EXERCISE DETAILS: Please report every line in the records below that contains the word "Август". Case counts, so a line matches only if the capitalization is the same.
══ EXERCISE DATA ══
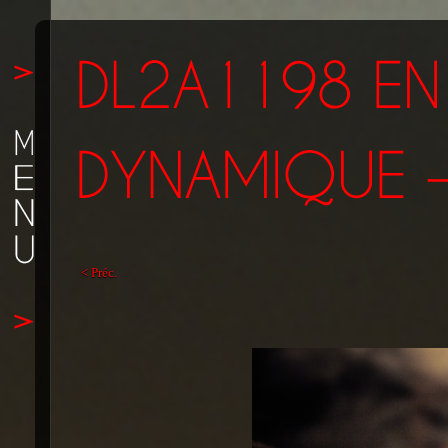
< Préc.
═══
══ EXERCISE DATA ══
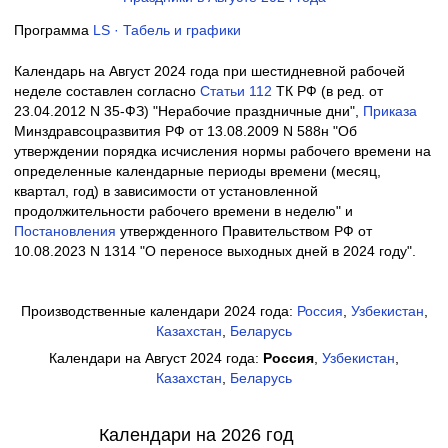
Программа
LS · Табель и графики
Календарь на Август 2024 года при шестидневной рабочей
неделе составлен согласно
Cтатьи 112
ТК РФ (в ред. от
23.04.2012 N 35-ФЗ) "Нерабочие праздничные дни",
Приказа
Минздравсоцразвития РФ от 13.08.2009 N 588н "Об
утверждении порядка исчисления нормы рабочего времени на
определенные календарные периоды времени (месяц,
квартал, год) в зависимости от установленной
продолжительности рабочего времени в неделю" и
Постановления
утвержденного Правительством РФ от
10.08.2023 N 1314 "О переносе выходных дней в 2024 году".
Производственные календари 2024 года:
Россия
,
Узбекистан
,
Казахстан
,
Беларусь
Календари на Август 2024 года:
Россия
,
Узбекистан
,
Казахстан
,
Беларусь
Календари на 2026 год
═══
WRITTEN ANSWER:
Календарь на Август 2024 года при шестидневной рабочей
Календари на Август 2024 года:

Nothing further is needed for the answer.